WHEREISSHE commented 2 years ago

This indicates that one of the linear solver did not managed to converge, probably because the tolerances are too tight. Could you increase the linear solver verbose:
mac_proj.verbose  = 2
nodal_proj.verbose  = 2
and re-try. The solver most likely hangs slightly above the required tolerance. Once you've identified which solver is responsible for the problem, it is possible to relax the tolerance slightly.

Thank you! I followed your instruction, but it didn't work properly with the notion---MLMG: Failed to converge after 100 iterations. resid, resid/bnorm = 3.084014821e-09, 1.680522099e-12 amrex::Abort::0::MLMG failed !!! SIGABRT Should I tune other parameters? More specificly, how could I find suitable parameters to be optimized?

WHEREISSHE commented 2 years ago

This indicates that one of the linear solver did not managed to converge, probably because the tolerances are too tight. Could you increase the linear solver verbose:
mac_proj.verbose  = 2
nodal_proj.verbose  = 2
and re-try. The solver most likely hangs slightly above the required tolerance. Once you've identified which solver is responsible for the problem, it is possible to relax the tolerance slightly.

It seemed worked properly when I increased the tolerance to 1.0e-8. But I still have no idea if this value is suitable. Actually, I am wondering how to choose good values for tolerance and verbose. Thanks.
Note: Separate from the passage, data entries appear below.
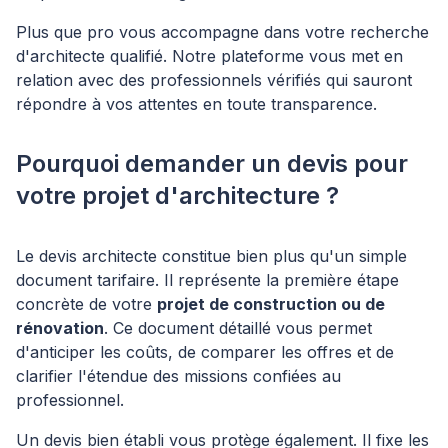
Plus que pro vous accompagne dans votre recherche
d'architecte qualifié. Notre plateforme vous met en
relation avec des professionnels vérifiés qui sauront
répondre à vos attentes en toute transparence.
Pourquoi demander un devis pour
votre projet d'architecture ?
Le devis architecte constitue bien plus qu'un simple
document tarifaire. Il représente la première étape
concrète de votre
projet de construction ou de
rénovation
. Ce document détaillé vous permet
d'anticiper les coûts, de comparer les offres et de
clarifier l'étendue des missions confiées au
professionnel.
Un devis bien établi vous protège également. Il fixe les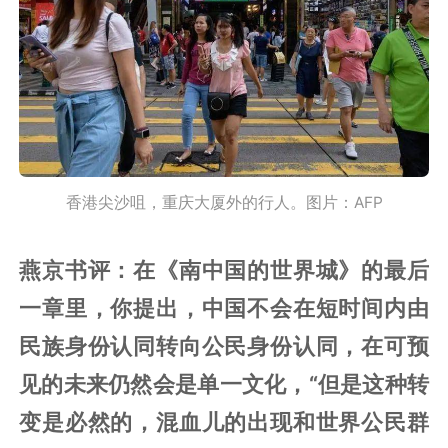
香港尖沙咀，重庆大厦外的行人。图片：AFP
燕京书评：在《南中国的世界城》的最后
一章里，你提出，中国不会在短时间内由
民族身份认同转向公民身份认同，在可预
见的未来仍然会是单一文化，“但是这种转
变是必然的，混血儿的出现和世界公民群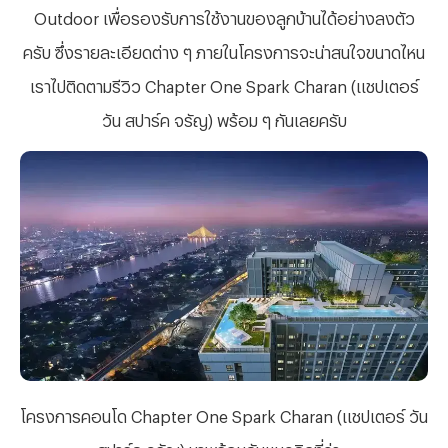
Outdoor เพื่อรองรับการใช้งานของลูกบ้านได้อย่างลงตัว
ครับ ซึ่งรายละเอียดต่าง ๆ ภายในโครงการจะน่าสนใจขนาดไหน
เราไปติดตามรีวิว Chapter One Spark Charan (แชปเตอร์
วัน สปาร์ค จรัญ) พร้อม ๆ กันเลยครับ
โครงการคอนโด
Chapter One Spark Charan (แชปเตอร์ วัน
สปาร์ค จรัญ) มาพร้อมกับแนวคิดที่ว่า...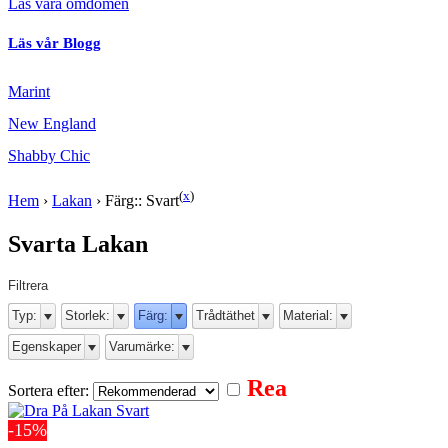
Läs våra omdömen
Läs vår Blogg
Marint
New England
Shabby Chic
(
x
)
Hem
›
Lakan
›
Färg:: Svart
Svarta Lakan
Filtrera
Typ:
Storlek:
Färg:
Trådtäthet
Material:
Egenskaper
Varumärke:
Rea
Sortera efter:
-15%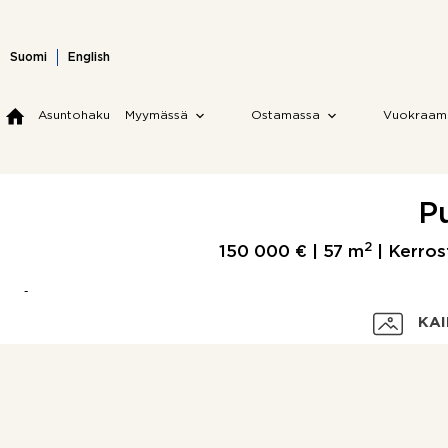
Skip
to
content
Suomi
English
Asuntohaku
Myymässä
Ostamassa
Vuokraam
P
2
150 000 € |
57 m
| Kerrost
KAI
Velaton hinta
Myyntihinta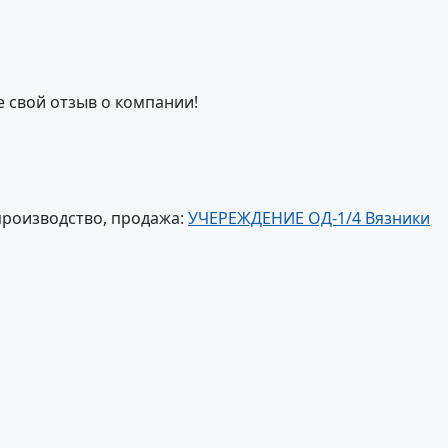
е свой отзыв о компании!
производство, продажа:
УЧЕРЕЖДЕНИЕ ОД-1/4 Вязники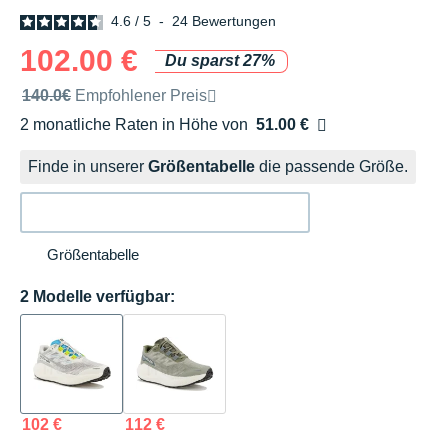
4.6
/
5
-
24
Bewertungen
102.00 €
Du sparst 27%
Unverbindliche Preisempfehlung der Marke
140.0€
Empfohlener Preis
2 monatliche Raten in Höhe von
51.00 €
Ohne Zusatzkosten
Finde in unserer
Größentabelle
die passende Größe.
Größentabelle
2 Modelle verfügbar:
102 €
112 €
esclapez commented 2 years ago

So, if you keep the verbose to 2, the standard output will get significantly longer but you will be able to keep track of the linear solver(s) behavior. When it comes to tolerances, the one you mostly want to control is the relative one:

mac_proj.rtol = 1e-10
nodal_proj.rtol = 1e-10

And in my experience, going higher than 1e-9 might indicates that something is wrong in the setup, unless you have added multiple levels and have very fine grids. From the message you pasted above,

MLMG: Failed to converge after 100 iterations. resid, resid/bnorm = 3.084014821e-09, 1.680522099e-12

the relative tolerance hanged ~1e-12, so going to 1e-10 should be relaxing the constraint enough for the solver to move forward.